Since the weather was nice Melissa decided it was a good day to put some of the winter growing succulents on the patio to soak up some rays.  While they get some sun on the porch, the plastic cuts down on the amount of light and limits some light colors from coming through.  That is not a problem with the dormant plants, but the active plants need light to grow.  Melissa purchased several grow lamps for the long periods of cold weather we will get later, but right now it is just as easy to let them air out in the warm sunshine.

When I was growing up part of your right of passage every summer was getting a bad sunburn.  As the summer wore on and your tan darkened, I believed I did not have to worry, as my tanned skin blocked the burning rays.  As I got older, I found out about the damaging effect of sunlight on your skin.  It not only causes aging but can also causes skin cancer.  I have had several “tanning” friends who have ended up with skin cancer (Melanoma).  This is usually curable, but it can be fatal if left untreated.  There is a five-year survival rate of around 99% if it is caught early.  That still means one in every hundred.

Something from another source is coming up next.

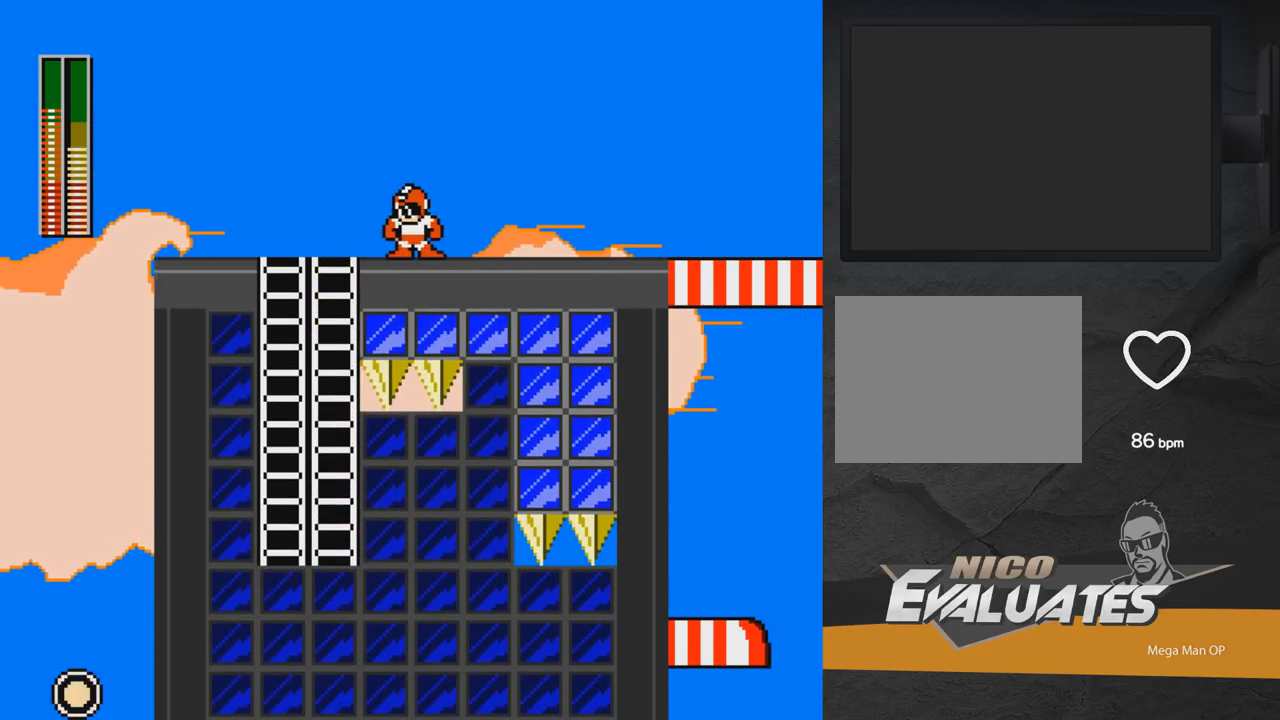
{"buttons": ["A", "DPAD_LEFT"], "right_stick": "center", "events": []}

I was interested to find that succulents react like people.  Light is essential for the growth of every plant through the process of photosynthesis.  However, plants can get sunburn from exposure to too much sunlight.  Even drought-resistant plants like succulents get sunburn if they get exposed to sunlight for more than the required number of hours.  The problem comes as the number of hours of sunlight differs with different types of succulents.  You also need to beware of shifting the plants from shaded to direct sunlight.  You need to start to sun them slowly to let them adapt to the full sun.  Oddly, it is this same exposure that allows them to produce their brilliant colors.  Sounds a lot like my summer tan.

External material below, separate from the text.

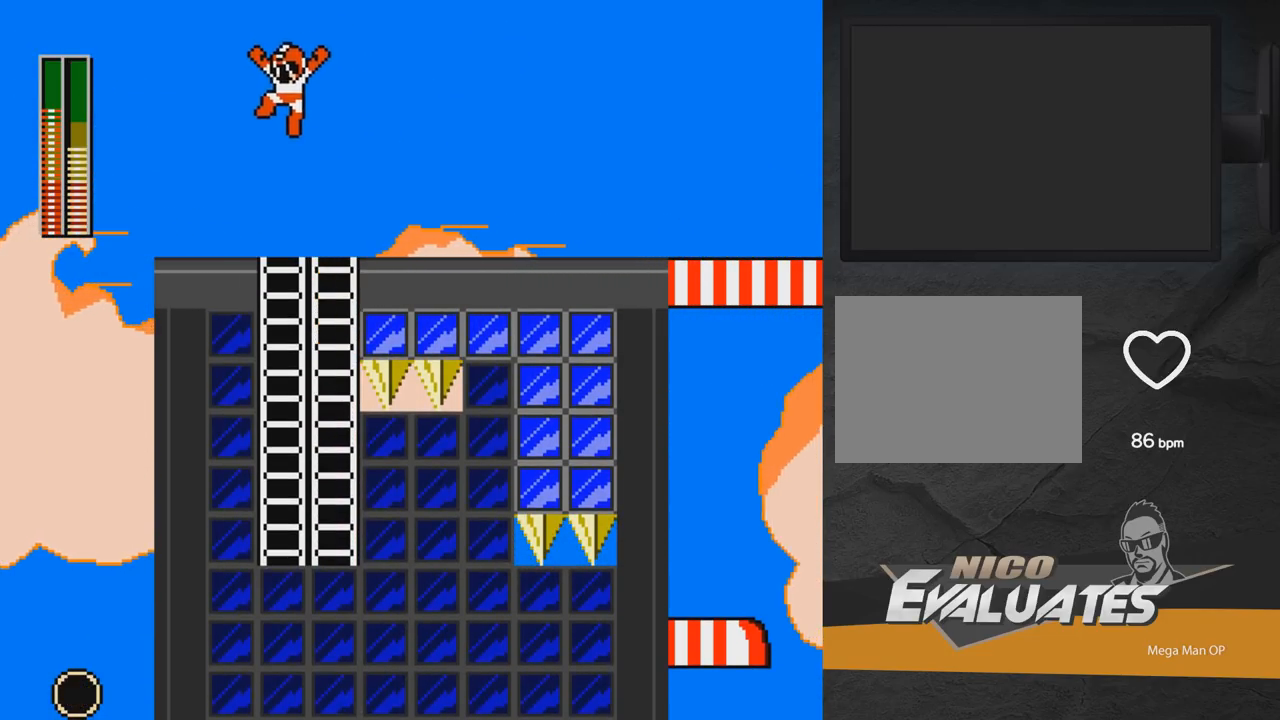
{"buttons": ["DPAD_LEFT"], "right_stick": "center", "events": [[167, "A", "up"], [233, "L1", "down"], [333, "L1", "up"]]}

Thoughts:  As a boy, I never used sunscreen.  As an adult I do on occasion, especially when I plan on fishing on the water (reflected sun somehow seems worse).  Properly applied SPF 50 sunscreen blocks 98% of UVB rays, and SPF values between 30 and 50 offer adequate sunburn protection, even for people sensitive to sunburn.  Many today avoid the sun and instead use tanning beds or lamps.  According the Skin Cancer Foundation, tanning beds provide the same type of light as the sun, that is why you tan.  That is also why you can get basal cell carcinoma, squamous cell carcinoma and melanoma.  Follow the science.  Change is coming and it starts with you.